**Record excerpts**
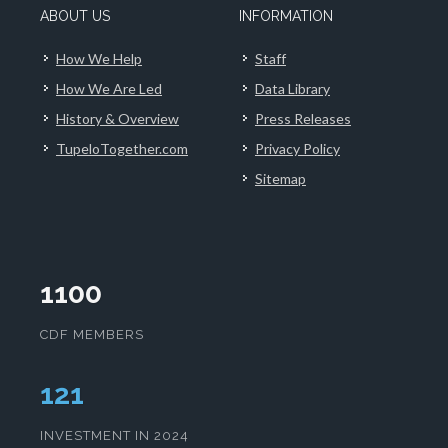
ABOUT US
INFORMATION
How We Help
Staff
How We Are Led
Data Library
History & Overview
Press Releases
TupeloTogether.com
Privacy Policy
Sitemap
1100
CDF MEMBERS
124
INVESTMENT IN 2024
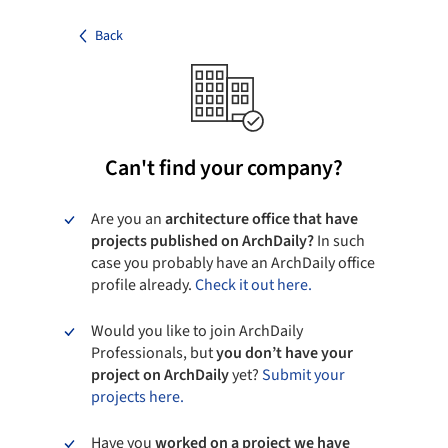
Back
Can't find your company?
Are you an
architecture office that have
projects published on ArchDaily?
In such
case you probably have an ArchDaily office
profile already.
Check it out here.
Would you like to join ArchDaily
Professionals, but
you don’t have your
project on ArchDaily
yet?
Submit your
projects here.
Have you
worked on a project we have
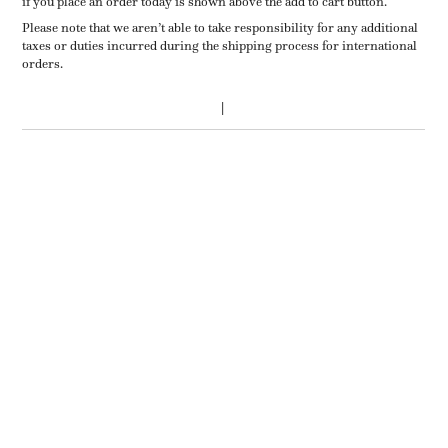
if you place an order today is shown above the add to cart button.
Please note that we aren’t able to take responsibility for any additional
taxes or duties incurred during the shipping process for international
orders.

**Exercise aim**
Within the records above, find every line holding the word "projects" and give the total as a bare number.

**Your solution**
2